What is love addiction? What does it have to do with drug and alcohol addiction? In my experience, quite a bit.
Love addiction might come in more extreme forms than what I am talking about here, but in my direct experience, love addiction occurs when two people are in a relationship because they are codependent. In most cases, at least one of the people will dread the thought of being single, even for a short period of time (such as a month or two), and possibly both people will dread being single. In addition, one or both people will have substance abuse issues, and suffer from some level of chemical addiction to either drugs or alcohol.
Now are these hard and fast rules? Of course not. There are plenty of people who are very codependent who do not use drugs or alcohol, nor do they have partners who do so in some rare cases. Self destruction comes in a million of different forms. Chemical addiction is just one such outlet. There are many other avenues.
So this is just based on my own experience and what I tend to see in the world. I work with recovering drug addicts and alcoholics, so of course my perception is tainted; filtered heavily by my associations. I work with recovering addicts every day. Most of them are in detox.
Is it love or is it addiction?
Anyone who has fallen in love in a brand new relationship, especially in early recovery, knows that it is easy to be blinded by love. It really sweeps you away. The problem is that the “newness” of the relationship is like a drug all unto itself.
If there is one thing that I have watched over and over again in recovery, it is the tendency for people to get into relationships too early and end up relapsing because of it. Love and addiction are a dangerous combination.
Every single recovering addict thinks they are immune to this. None of them are. Not one person.
I lived in long term treatment and watched several dozen guys relapse during their time there. Almost every single time, it was because of a relationship. And every single guy thought he could handle it. Who would really want to think otherwise?
Relationships are extremely dangerous in early recovery. Especially new ones.
If you are facing love addiction
If you know that you have a tendency to get caught up in codependency and mix love and addiction together, then you are at least starting on the path of recovery because you are aware of the problem. Most people who are facing love addiction never realize that there is anything wrong at all.

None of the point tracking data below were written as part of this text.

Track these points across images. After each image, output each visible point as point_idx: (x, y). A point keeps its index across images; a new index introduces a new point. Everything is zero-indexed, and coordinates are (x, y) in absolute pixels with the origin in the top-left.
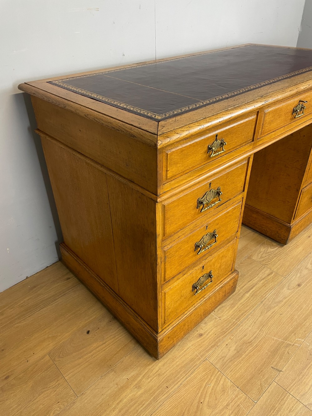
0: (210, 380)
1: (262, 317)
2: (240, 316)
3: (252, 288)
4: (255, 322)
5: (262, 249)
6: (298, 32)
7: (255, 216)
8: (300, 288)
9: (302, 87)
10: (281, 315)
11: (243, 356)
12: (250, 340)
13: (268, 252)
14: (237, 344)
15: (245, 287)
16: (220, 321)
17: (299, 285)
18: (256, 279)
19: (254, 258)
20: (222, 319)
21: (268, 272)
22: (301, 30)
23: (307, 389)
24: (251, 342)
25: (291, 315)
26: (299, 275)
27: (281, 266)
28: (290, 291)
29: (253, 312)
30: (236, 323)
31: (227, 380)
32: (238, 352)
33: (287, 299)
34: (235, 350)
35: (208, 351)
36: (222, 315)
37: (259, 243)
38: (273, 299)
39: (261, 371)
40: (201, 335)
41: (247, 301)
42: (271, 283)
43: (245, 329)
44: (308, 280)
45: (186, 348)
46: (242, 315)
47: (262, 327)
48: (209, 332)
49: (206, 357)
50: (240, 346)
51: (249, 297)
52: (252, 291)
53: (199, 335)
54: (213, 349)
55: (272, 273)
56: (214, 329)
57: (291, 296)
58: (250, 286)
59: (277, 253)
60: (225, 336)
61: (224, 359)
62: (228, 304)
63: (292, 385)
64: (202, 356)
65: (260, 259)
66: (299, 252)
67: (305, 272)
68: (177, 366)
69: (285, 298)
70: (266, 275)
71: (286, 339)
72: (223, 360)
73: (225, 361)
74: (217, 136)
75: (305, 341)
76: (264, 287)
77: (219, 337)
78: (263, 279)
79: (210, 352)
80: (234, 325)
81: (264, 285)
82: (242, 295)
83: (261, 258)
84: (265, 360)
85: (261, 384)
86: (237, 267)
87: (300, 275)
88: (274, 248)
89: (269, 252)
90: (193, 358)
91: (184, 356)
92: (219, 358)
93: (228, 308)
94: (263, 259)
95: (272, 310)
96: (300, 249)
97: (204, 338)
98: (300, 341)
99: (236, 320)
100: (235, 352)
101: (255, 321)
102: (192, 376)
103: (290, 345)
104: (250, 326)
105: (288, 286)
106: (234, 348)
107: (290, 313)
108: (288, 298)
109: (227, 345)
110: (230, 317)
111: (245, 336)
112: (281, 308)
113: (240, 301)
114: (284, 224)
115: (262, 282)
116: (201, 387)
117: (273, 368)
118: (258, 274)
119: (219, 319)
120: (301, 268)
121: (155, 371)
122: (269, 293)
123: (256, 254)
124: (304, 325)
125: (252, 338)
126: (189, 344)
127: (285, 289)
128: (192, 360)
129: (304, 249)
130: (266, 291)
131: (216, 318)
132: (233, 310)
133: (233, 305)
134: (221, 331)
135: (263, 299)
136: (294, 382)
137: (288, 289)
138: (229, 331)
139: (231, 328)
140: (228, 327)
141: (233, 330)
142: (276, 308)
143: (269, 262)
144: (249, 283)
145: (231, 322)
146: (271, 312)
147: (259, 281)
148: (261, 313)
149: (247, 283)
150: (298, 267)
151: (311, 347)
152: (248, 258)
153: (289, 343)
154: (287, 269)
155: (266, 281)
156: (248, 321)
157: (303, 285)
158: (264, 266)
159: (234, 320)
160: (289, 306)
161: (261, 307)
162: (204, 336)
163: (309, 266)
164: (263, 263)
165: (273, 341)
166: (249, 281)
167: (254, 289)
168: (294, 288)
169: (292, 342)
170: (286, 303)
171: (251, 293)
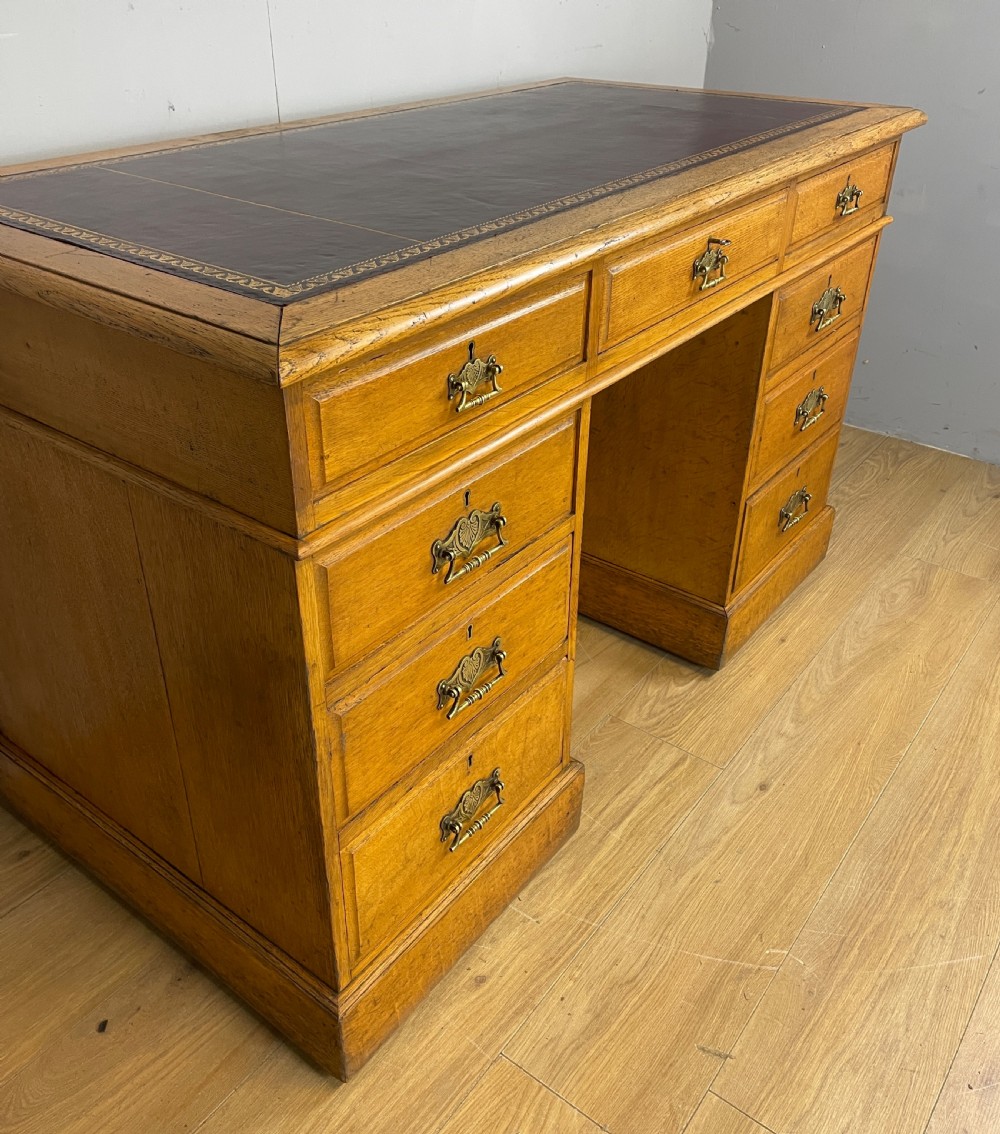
0: (515, 1118)
1: (662, 896)
2: (598, 904)
3: (627, 814)
4: (643, 917)
5: (653, 690)
6: (706, 46)
7: (622, 590)
8: (767, 795)
9: (712, 199)
10: (719, 884)
11: (614, 1027)
12: (632, 974)
13: (668, 696)
14: (592, 993)
15: (607, 811)
16: (538, 925)
17: (763, 787)
18: (640, 782)
19: (631, 718)
20: (544, 918)
21: (672, 756)
22: (713, 40)
23: (808, 1101)
24: (633, 980)
25: (746, 879)
26: (760, 757)
27: (710, 735)
28: (737, 808)
29: (634, 887)
30: (586, 929)
31: (569, 1110)
32: (598, 1016)
33: (731, 833)
34: (588, 1011)
35: (503, 1029)
36: (544, 908)
37: (642, 672)
38: (690, 838)
39: (671, 1065)
40: (480, 980)
41: (615, 852)
42: (684, 788)
43: (615, 942)
44: (787, 770)
45: (436, 1029)
46: (603, 898)
47: (663, 927)
48: (507, 968)
49: (500, 1047)
50: (602, 998)
51: (620, 842)
52: (628, 820)
53: (476, 979)
54: (522, 1019)
55: (683, 759)
56: (523, 955)
57: (742, 822)
58: (622, 808)
59: (694, 698)
60: (556, 972)
61: (556, 1045)
62: (560, 872)
63: (763, 1095)
64: (486, 1048)
65: (646, 719)
66: (756, 689)
67: (778, 745)
68: (410, 1092)
69: (726, 830)
70: (667, 767)
71: (736, 954)
72: (553, 1050)
73: (559, 1050)
74: (471, 346)
75: (790, 955)
76: (664, 803)
77: (538, 977)
78: (661, 779)
79: (514, 1028)
80: (582, 933)
81: (664, 798)
82: (599, 835)
83: (650, 716)
84: (678, 1029)
85: (671, 1106)
86: (583, 751)
87: (765, 757)
88: (686, 684)
89: (671, 698)
90: (459, 1059)
91: (431, 1055)
92: (539, 1046)
94: (654, 720)
95: (690, 874)
96: (760, 678)
97: (491, 987)
98: (775, 955)
99: (586, 918)
100: (589, 1017)
101: (643, 912)
102: (460, 1115)
103: (749, 971)
104: (628, 931)
105: (733, 794)
106: (584, 1005)
107: (744, 874)
108: (735, 830)
109: (562, 999)
110: (567, 912)
111: (615, 963)
112: (715, 862)
113: (594, 855)
114: (707, 607)
115: (656, 790)
117: (703, 1049)
118: (643, 768)
119: (535, 920)
120: (764, 735)
121: (336, 1121)
122: (683, 819)
123: (635, 708)
124: (786, 905)
125: (636, 968)
126: (446, 1016)
127: (725, 803)
128: (454, 1066)
129: (769, 679)
130: (671, 816)
131: (525, 921)
132: (574, 888)
133: (575, 871)
134: (544, 959)
135: (663, 843)
136: (770, 1085)
137: (734, 802)
138: (568, 953)
139: (574, 942)
140: (563, 941)
141: (578, 949)
142: (702, 863)
143: (674, 726)
144: (619, 798)
145: (570, 927)
146: (690, 879)
147: (650, 787)
148: (661, 885)
149: (613, 798)
150: (758, 734)
151: (809, 970)
152: (612, 721)
153: (747, 965)
154: (727, 741)
155: (669, 784)
156: (621, 917)
157: (775, 784)
158: (659, 741)
159: (581, 919)
160: (740, 852)
161: (658, 865)
162: (491, 981)
163: (789, 727)
164: (656, 731)
165: (700, 968)
166: (619, 792)
167: (634, 814)
168: (748, 799)
169: (755, 963)
170: (728, 844)
171: (626, 829)
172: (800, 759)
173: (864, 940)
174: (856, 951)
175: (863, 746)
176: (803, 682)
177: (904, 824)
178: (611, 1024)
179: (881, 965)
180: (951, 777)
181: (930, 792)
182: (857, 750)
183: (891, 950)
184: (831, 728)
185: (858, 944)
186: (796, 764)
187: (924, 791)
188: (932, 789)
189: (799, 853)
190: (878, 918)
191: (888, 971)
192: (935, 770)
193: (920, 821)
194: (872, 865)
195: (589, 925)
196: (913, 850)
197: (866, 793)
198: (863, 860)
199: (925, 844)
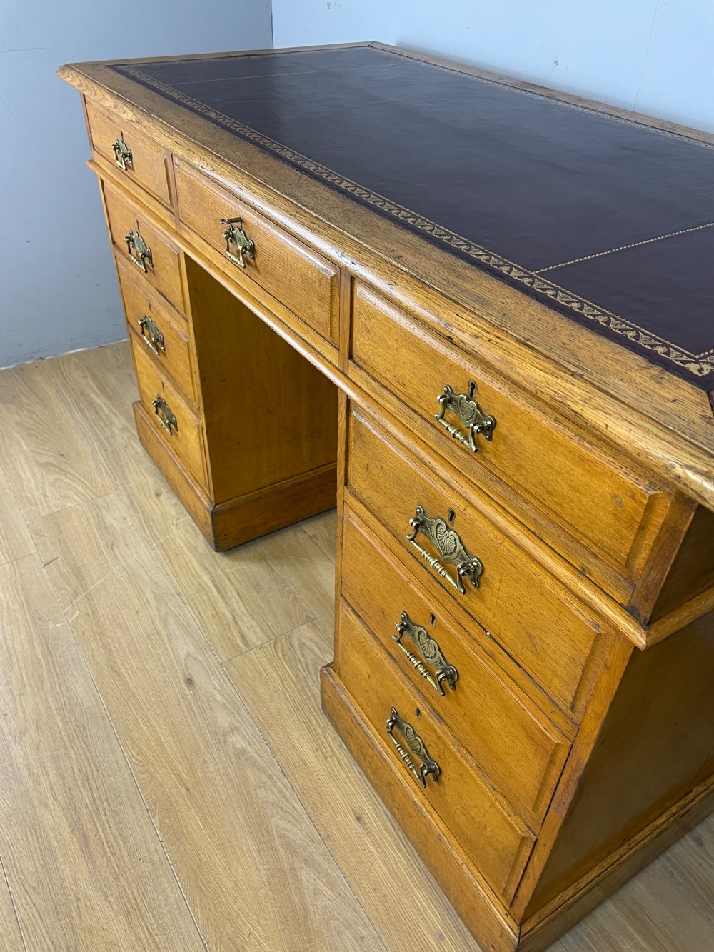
0: (88, 488)
1: (148, 581)
3: (219, 591)
4: (142, 567)
8: (182, 680)
11: (96, 531)
14: (119, 530)
15: (227, 582)
16: (170, 522)
18: (239, 608)
20: (173, 527)
21: (252, 638)
24: (112, 549)
25: (128, 629)
26: (219, 697)
27: (261, 675)
28: (182, 654)
29: (163, 571)
30: (154, 540)
31: (75, 504)
32: (106, 528)
33: (165, 638)
34: (111, 525)
35: (128, 496)
36: (180, 529)
38: (177, 614)
40: (158, 495)
41: (193, 572)
42: (219, 631)
43: (138, 549)
44: (195, 709)
45: (147, 476)
46: (167, 555)
47: (129, 573)
48: (157, 505)
50: (113, 533)
51: (200, 578)
52: (213, 589)
54: (127, 502)
55: (246, 644)
56: (159, 512)
57: (170, 650)
58: (224, 590)
60: (140, 521)
62: (198, 543)
66: (298, 745)
67: (223, 720)
68: (127, 463)
69: (170, 637)
70: (245, 630)
71: (88, 597)
72: (104, 508)
73: (103, 510)
75: (66, 622)
76: (214, 613)
77: (143, 514)
78: (236, 621)
79: (125, 499)
80: (152, 537)
81: (217, 615)
82: (212, 571)
83: (302, 645)
86: (287, 589)
87: (216, 701)
92: (110, 504)
93: (191, 540)
94: (296, 644)
95: (153, 602)
96: (311, 758)
97: (151, 497)
98: (72, 616)
99: (161, 543)
100: (108, 525)
101: (146, 568)
102: (105, 474)
103: (75, 598)
104: (139, 557)
105: (196, 659)
106: (115, 524)
107: (132, 628)
108: (167, 642)
109: (125, 519)
110: (170, 537)
111: (126, 545)
112: (151, 618)
113: (198, 561)
115: (228, 614)
116: (84, 478)
117: (57, 558)
119: (175, 523)
120: (239, 715)
122: (194, 616)
123: (317, 639)
124: (96, 639)
125: (117, 553)
126: (150, 480)
127: (192, 649)
128: (125, 478)
129: (306, 765)
130: (202, 613)
131: (178, 519)
132: (183, 545)
133: (194, 550)
134: (150, 519)
136: (18, 576)
137: (189, 655)
138: (146, 528)
139: (150, 534)
140: (154, 529)
141: (146, 533)
142: (155, 611)
143: (283, 655)
145: (161, 535)
146: (149, 599)
147: (232, 612)
148: (156, 583)
149: (236, 590)
150: (244, 712)
151: (51, 626)
152: (308, 617)
153: (79, 599)
154: (248, 683)
155: (228, 625)
156: (150, 557)
157: (187, 692)
158: (272, 637)
159: (161, 541)
160: (148, 636)
161: (170, 588)
162: (155, 498)
163: (238, 741)
164: (284, 640)
165: (95, 578)
166: (238, 594)
167: (215, 593)
168: (186, 665)
169: (77, 603)
170: (159, 633)
171: (207, 585)
172: (199, 725)
173: (42, 666)
174: (40, 657)
175: (184, 791)
176: (288, 794)
177: (93, 762)
178: (98, 531)
179: (22, 665)
180: (105, 844)
181: (104, 809)
182: (181, 780)
183: (24, 678)
185: (43, 661)
186: (197, 720)
187: (109, 805)
188: (105, 814)
189: (123, 670)
190: (47, 685)
191: (16, 667)
192: (121, 836)
193: (87, 777)
194: (81, 710)
195: (155, 542)
196: (70, 748)
197: (138, 755)
198: (89, 708)
199: (68, 762)
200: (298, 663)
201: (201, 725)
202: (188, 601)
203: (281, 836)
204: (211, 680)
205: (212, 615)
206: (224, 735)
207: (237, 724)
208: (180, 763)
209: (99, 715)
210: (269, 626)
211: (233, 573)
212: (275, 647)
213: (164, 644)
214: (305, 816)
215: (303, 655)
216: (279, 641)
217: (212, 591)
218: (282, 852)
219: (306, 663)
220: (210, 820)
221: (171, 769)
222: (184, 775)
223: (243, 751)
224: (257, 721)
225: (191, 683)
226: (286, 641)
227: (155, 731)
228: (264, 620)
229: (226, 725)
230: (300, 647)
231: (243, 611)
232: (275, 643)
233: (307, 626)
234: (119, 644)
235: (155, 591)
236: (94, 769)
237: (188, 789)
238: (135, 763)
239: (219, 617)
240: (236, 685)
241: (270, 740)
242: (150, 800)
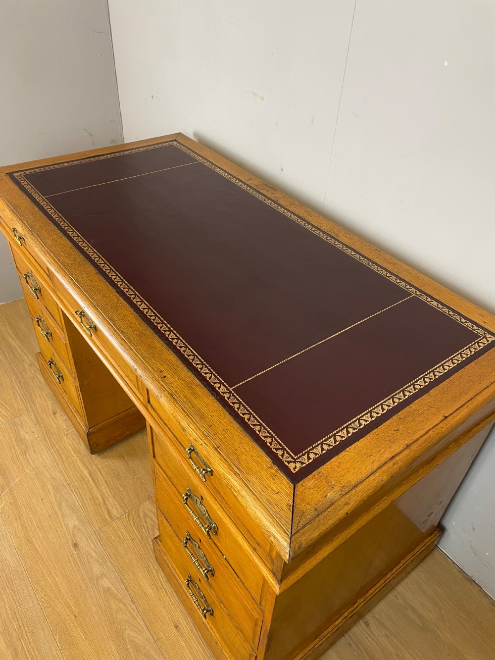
0: (9, 411)
1: (49, 477)
2: (60, 454)
3: (94, 481)
8: (70, 544)
11: (14, 443)
14: (30, 441)
15: (99, 474)
16: (63, 434)
17: (76, 545)
18: (107, 492)
20: (65, 437)
21: (114, 512)
24: (25, 455)
25: (36, 511)
26: (94, 555)
27: (119, 537)
28: (71, 526)
29: (59, 469)
30: (53, 447)
32: (21, 440)
33: (60, 517)
34: (24, 438)
35: (35, 416)
36: (69, 438)
38: (68, 499)
40: (54, 414)
41: (78, 468)
42: (94, 509)
43: (42, 454)
44: (79, 563)
45: (47, 399)
46: (61, 457)
47: (37, 472)
48: (54, 421)
49: (30, 412)
50: (25, 443)
51: (82, 472)
52: (90, 480)
54: (34, 420)
55: (110, 517)
56: (55, 426)
57: (63, 524)
58: (97, 480)
60: (43, 433)
62: (81, 447)
66: (141, 582)
67: (97, 570)
68: (34, 391)
69: (63, 516)
70: (110, 507)
71: (11, 491)
72: (20, 425)
73: (19, 427)
76: (91, 496)
77: (45, 428)
78: (104, 501)
79: (33, 417)
80: (51, 445)
82: (89, 467)
83: (146, 515)
86: (136, 476)
87: (92, 557)
92: (23, 421)
93: (76, 445)
94: (141, 515)
95: (52, 491)
96: (149, 590)
97: (50, 415)
99: (57, 449)
100: (22, 437)
101: (47, 468)
102: (19, 399)
103: (2, 492)
104: (43, 460)
105: (79, 530)
106: (27, 437)
108: (61, 519)
110: (63, 444)
111: (35, 452)
112: (51, 503)
113: (81, 461)
115: (99, 497)
116: (6, 404)
119: (66, 433)
120: (106, 566)
121: (38, 376)
122: (78, 499)
124: (16, 520)
125: (29, 457)
126: (49, 402)
127: (77, 523)
128: (33, 401)
129: (146, 595)
130: (83, 497)
131: (67, 431)
132: (71, 449)
133: (78, 452)
134: (50, 432)
137: (75, 527)
138: (47, 439)
139: (50, 442)
140: (52, 439)
141: (47, 442)
142: (54, 498)
143: (134, 523)
145: (57, 443)
146: (50, 490)
147: (102, 495)
148: (54, 478)
149: (104, 478)
150: (109, 563)
152: (149, 496)
153: (5, 492)
154: (112, 543)
155: (100, 504)
156: (50, 460)
157: (74, 552)
158: (127, 511)
159: (57, 447)
160: (49, 516)
161: (63, 481)
162: (52, 416)
163: (105, 583)
164: (134, 512)
165: (15, 476)
166: (106, 482)
167: (92, 482)
168: (73, 535)
169: (3, 496)
170: (56, 513)
171: (86, 477)
172: (82, 574)
175: (73, 617)
176: (135, 615)
177: (18, 603)
178: (16, 442)
180: (27, 653)
181: (26, 632)
182: (72, 611)
184: (93, 608)
186: (80, 571)
187: (29, 629)
188: (27, 635)
189: (34, 540)
192: (37, 648)
193: (15, 612)
194: (9, 569)
195: (53, 448)
196: (4, 595)
197: (45, 596)
198: (14, 567)
199: (3, 603)
200: (142, 527)
201: (83, 574)
202: (74, 490)
203: (131, 641)
204: (89, 543)
205: (90, 498)
206: (97, 580)
207: (105, 572)
208: (70, 600)
209: (20, 571)
210: (125, 503)
211: (103, 468)
212: (128, 518)
213: (59, 521)
214: (145, 628)
215: (146, 522)
216: (131, 513)
217: (89, 481)
218: (131, 651)
219: (148, 527)
220: (89, 635)
221: (65, 603)
222: (73, 607)
223: (109, 589)
224: (117, 568)
225: (76, 546)
226: (135, 513)
227: (55, 580)
228: (122, 500)
229: (98, 573)
230: (144, 517)
231: (109, 495)
232: (129, 515)
233: (149, 502)
234: (31, 522)
235: (53, 483)
236: (19, 607)
237: (75, 616)
238: (43, 602)
239: (94, 499)
240: (104, 545)
241: (125, 581)
242: (53, 624)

The best thing to do at this point is to get to an Al-Anon meeting and start learning about codependency and how it works. There are several books out there such as “Codependent no More” that can give you quite a bit of insight as to how love addiction works. Go the library and get this book and read it and you will be well on your way to recovery.
Better yet, get to an Al-Anon meeting and share your story with the people there. Listen to their stories and let them help you with their experience and advice. Most or all of them will be aware of their own codependency issues and have learned how to deal with them in some fashion.
So if you have determined that you have an addiction to love, you should start by admitting this to yourself and vow to take immediate action. If you just wish happy thoughts and try to change your behavior this is probably not going to make any huge changes in your life. But if you take some of the suggestions here and get out there and ask for help then you will be able to make some real changes. Your life can be a lot better and your relationships can be a lot healthier if you are willing to put forth an effort.